The foregoing opinion was prepared by FOSTER, Supernumerary Justice of this Court, while serving on it at the request of the Chief Justice under authority of Title 13, § 32, Code, and was adopted by the Court as its opinion.
Affirmed.
LIVINGSTON, C. J., and LAWSON, STAKELY and MERRILL, JJ., concur.
Counsel for appellant are very urgent that we failed to give consideration to his contention as to paragraph 12 of the bill of complaint. That paragraph is as follows:
It is insisted that as a plea of the law of a foreign nation it is subject to the objection that it states a conclusion of the pleader and not the substance of the law itself as a fact. The form of the allegations may not be strictly up to the requirements of good pleading as interpreted in Equitable Life Assur. Soc. of United States v. Brandt, 240 Ala. 260, 198 So. 595, 134 A.L.R. 555, in not alleging what the law on the subject is in the Republic of Panama, but only what the effect of it is upon complainants as applied to the transaction involved. Counsel insist that as a feature of the charge of fraud its insufficiency renders the bill subject to demurrer as to that aspect of it charging fraud in procuring the contract. Properly considered the bill has but one aspect, to annul and vacate a transaction for fraud in its procurement. Other features of the bill are supplementary to that. We agree that if the allegations of paragraph 12 of the bill are essential to the charge of fraud, they ought to be well pleaded and that a failure in that respect would subject the bill to appropriate demurrer. We did not discuss that question because we thought, and still think, that the charge of fraud and its effect upon the transaction was complete without paragraph 12 as set out. All the elements of fraudulently procuring the contract from complainants are set out in the bill by the facts on which the charge is based, and they are sufficient and well pleaded without paragraph 12. "Sometimes it is necessary at law to prove all the allegations of a count to sustain the cause of action as laid. Mazer v. Brown, 259 Ala. 449(14), 66 So. 2d 561. * * * But that is not to be confused with the principle well settled that in equity it is not necessary to accurately prove every detail of averment as alleged provided that proof is made of such averments as are essential to the relief sought". Bobo v. City of Florence, 260 Ala. 239, 69 So. 2d 463, 465, citing Mutual Service Funeral Homes v. Fehler, 257 Ala. 354, 58 So. 2d 770; Ellis v. Womack, 247 Ala. 254, 23 So. 2d 859. The older cases are cited in the above authorities. Since it is not necessary to prove the law of the Republic of Panama in the respect here material, it is *77 not necessary for it to be alleged in the bill according to the requirements for pleading such a law. The bill is not subject to the demurrer interposed in that respect.

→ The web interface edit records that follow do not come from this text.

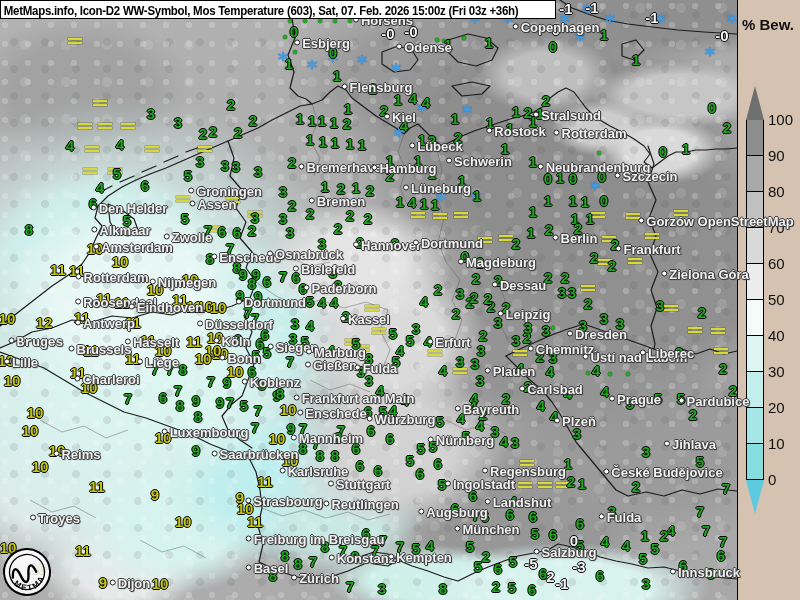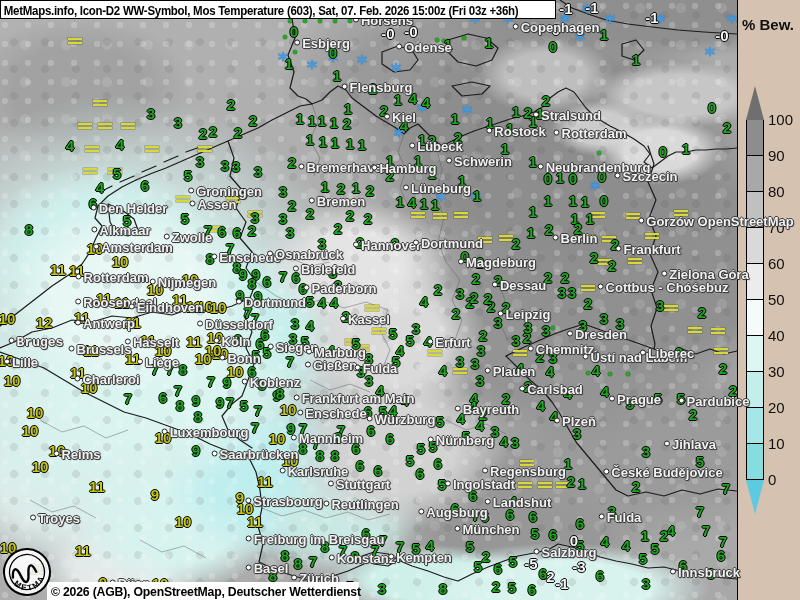--- a/index.html
+++ b/index.html
@@ -604,7 +604,6 @@
       <span class="city" style="left: 524px; top: 314px;"><span class="dot"></span><span>Leipzig</span></span>
       <span class="city" style="left: 597px; top: 334px;"><span class="dot"></span><span>Dresden</span></span>
       <span class="city" style="left: 561px; top: 349px;"><span class="dot"></span><span>Chemnitz</span></span>
-      <span class="city" style="left: 663px; top: 287px;"><span class="dot"></span><span>Cottbus - Chóśebuz</span></span>
       <span class="city" style="left: 575px; top: 238px;"><span class="dot"></span><span>Berlin</span></span>
       <span class="city" style="left: 648px; top: 249px;"><span class="dot"></span><span>Frankfurt</span></span>
       <span class="city" style="left: 716px; top: 221px;"><span class="dot"></span><span>Gorzów OpenStreetMap</span></span>

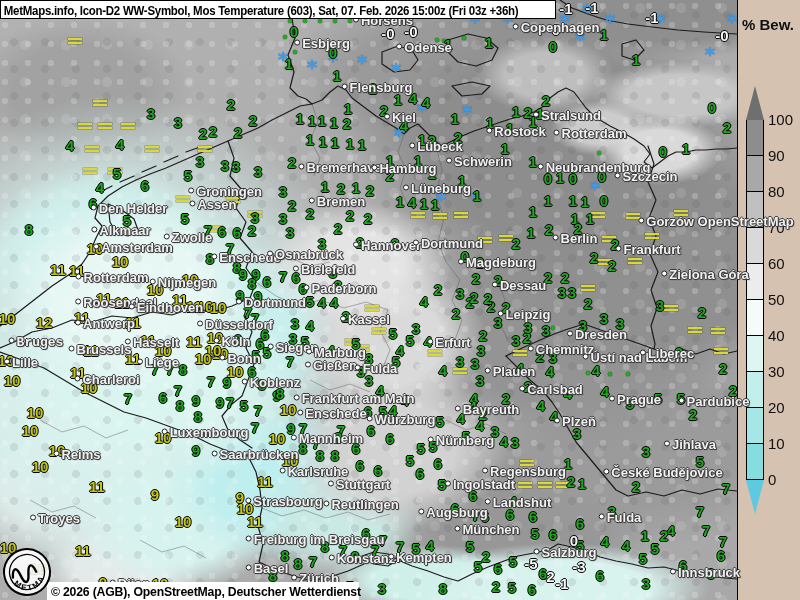--- a/index.html
+++ b/index.html
@@ -849,9 +849,6 @@
     <span>MetMaps.info, Icon-D2 WW-Symbol, Mos Temperature (603), Sat, 07. Feb. 2026 15:00z (Fri 03z +36h)</span>
   </div>
 
-  <div id="copybar">
-    <span>© 2026 (AGB), OpenStreetMap, Deutscher Wetterdienst</span>
-  </div>
 
   <svg id="logo" width="52" height="58" viewBox="0 0 52 58">
     <g transform="rotate(-14 26 29)">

On the original submission we treated the chief controversy as we understood it and as fully as we thought necessary and feel like it was correctly disposed of.
The application for rehearing should be overruled.
The foregoing opinion was prepared by FOSTER, Supernumerary Justice of this Court, while serving on it at the request of the Chief Justice under authority of Title 13, § 32, Code, and was adopted by the Court as its opinion.
Application for rehearing overruled.
LIVINGSTON, C. J., and LAWSON, STAKELY and MERRILL, JJ., concur.